Tuesday, December 7, 2021

Pitchfork 2020 album of year / track of year blurbs

 Beatriz Ferreyra, “Echos”

Argentinian composer Beatriz Ferreyra is renowned for the disorienting spatiality and shapeshifting abstraction of her electronic and tape-based work.  Which is why the human scale and raw intimacy of “Echos” startles so. Recorded in 1978, but released for the first time this year via Lawrence English’s Room40 label, the piece is woven entirely from the voice of Ferreyra’s niece Mercedes Connu, who died in a car accident. Snippets from Latin American popular songs and non-verbal sounds like breathing and coughing are cloaked in reverb, multiplied into a choir-of-one, or juddered with manual shakes of the tape. In places, the young woman’s voice flickers and trembles with playful delight, sounding impossibly alive. At other points, the melted murmurs and shimmered syllables feel soothing and psalm-like – as though the girl’s ghost is mourning herself.  Listening to “Echos” is as poignant as stumbling upon a roadside shrine of flowers, candles and photos left by family and friends at the site of a collision. Ferreyra goes beyond creating a memorial to Mercedes, though: she defies Death itself and resurrects her lost dear one as an aural apparition. Heard at any time in the four decades since its making, “Echos” would be touching. But in a year like the one we’ve endured and that is not done with us yet, it breaks your heart.

SUPPLIED ENTRIES:
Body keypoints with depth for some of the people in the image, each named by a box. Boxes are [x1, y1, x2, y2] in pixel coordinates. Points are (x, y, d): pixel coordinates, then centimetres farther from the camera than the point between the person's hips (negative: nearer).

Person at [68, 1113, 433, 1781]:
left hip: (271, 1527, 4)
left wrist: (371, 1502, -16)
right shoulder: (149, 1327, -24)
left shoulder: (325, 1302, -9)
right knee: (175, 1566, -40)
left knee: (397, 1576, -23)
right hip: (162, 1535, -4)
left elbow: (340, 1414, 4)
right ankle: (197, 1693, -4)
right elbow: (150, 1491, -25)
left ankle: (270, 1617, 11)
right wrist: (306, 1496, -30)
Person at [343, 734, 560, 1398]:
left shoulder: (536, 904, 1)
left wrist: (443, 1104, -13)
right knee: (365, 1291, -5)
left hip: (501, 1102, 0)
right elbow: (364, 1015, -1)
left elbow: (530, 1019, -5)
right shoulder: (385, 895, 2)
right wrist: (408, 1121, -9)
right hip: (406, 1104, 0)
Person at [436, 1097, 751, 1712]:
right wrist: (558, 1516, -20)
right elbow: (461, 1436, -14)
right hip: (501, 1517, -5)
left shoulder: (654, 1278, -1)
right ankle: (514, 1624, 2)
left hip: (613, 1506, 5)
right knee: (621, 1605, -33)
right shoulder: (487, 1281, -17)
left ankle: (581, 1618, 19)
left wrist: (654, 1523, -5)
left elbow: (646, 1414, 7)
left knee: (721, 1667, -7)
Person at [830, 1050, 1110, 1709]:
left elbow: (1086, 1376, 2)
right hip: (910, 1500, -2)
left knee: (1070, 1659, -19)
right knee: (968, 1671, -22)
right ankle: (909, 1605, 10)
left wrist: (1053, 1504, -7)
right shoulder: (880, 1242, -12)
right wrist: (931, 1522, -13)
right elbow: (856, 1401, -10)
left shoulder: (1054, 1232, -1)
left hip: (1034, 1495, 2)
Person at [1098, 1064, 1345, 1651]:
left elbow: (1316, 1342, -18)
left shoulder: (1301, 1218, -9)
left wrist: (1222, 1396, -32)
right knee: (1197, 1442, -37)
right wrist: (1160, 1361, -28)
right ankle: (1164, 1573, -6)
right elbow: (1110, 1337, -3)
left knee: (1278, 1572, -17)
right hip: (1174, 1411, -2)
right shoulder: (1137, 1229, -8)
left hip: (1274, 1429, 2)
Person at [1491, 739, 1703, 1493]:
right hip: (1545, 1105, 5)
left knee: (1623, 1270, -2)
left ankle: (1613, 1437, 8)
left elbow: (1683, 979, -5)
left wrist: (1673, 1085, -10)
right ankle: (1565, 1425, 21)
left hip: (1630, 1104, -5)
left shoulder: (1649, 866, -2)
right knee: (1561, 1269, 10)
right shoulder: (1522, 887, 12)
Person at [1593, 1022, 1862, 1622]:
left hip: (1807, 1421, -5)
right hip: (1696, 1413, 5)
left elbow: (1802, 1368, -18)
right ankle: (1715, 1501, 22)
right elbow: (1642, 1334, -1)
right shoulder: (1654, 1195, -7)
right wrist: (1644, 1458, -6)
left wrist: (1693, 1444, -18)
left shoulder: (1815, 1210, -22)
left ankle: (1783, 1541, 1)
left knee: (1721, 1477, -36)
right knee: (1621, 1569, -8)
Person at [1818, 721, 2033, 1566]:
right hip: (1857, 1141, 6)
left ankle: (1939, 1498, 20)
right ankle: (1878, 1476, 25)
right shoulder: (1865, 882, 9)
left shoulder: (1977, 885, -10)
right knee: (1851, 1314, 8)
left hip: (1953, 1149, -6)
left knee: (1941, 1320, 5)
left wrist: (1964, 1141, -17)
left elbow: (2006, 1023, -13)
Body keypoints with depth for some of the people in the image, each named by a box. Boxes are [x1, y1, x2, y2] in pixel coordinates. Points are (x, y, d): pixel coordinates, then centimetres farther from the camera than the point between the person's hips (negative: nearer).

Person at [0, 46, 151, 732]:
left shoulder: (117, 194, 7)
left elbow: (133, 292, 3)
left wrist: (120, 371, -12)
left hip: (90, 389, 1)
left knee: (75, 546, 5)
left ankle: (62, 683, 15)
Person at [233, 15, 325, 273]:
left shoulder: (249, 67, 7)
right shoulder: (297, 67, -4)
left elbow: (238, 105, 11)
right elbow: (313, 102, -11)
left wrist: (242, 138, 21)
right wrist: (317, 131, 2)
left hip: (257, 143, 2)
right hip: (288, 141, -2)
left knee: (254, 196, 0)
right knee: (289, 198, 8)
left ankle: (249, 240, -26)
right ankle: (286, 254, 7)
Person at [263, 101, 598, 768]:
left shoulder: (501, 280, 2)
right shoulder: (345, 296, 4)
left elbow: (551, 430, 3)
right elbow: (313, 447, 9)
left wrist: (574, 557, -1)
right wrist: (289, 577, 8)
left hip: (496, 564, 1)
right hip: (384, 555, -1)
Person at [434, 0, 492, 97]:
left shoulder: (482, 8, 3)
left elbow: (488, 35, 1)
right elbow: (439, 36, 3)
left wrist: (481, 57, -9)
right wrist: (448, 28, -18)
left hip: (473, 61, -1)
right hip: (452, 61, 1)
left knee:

EXERCISE AIM:
According to the blurb on "Echos," whose voice is the piece woven from? Please answer in one sentence. The material has nothing to do with the blurb.

SOLUTION:
The piece is woven entirely from the voice of Ferreyra's niece, Mercedes Connu.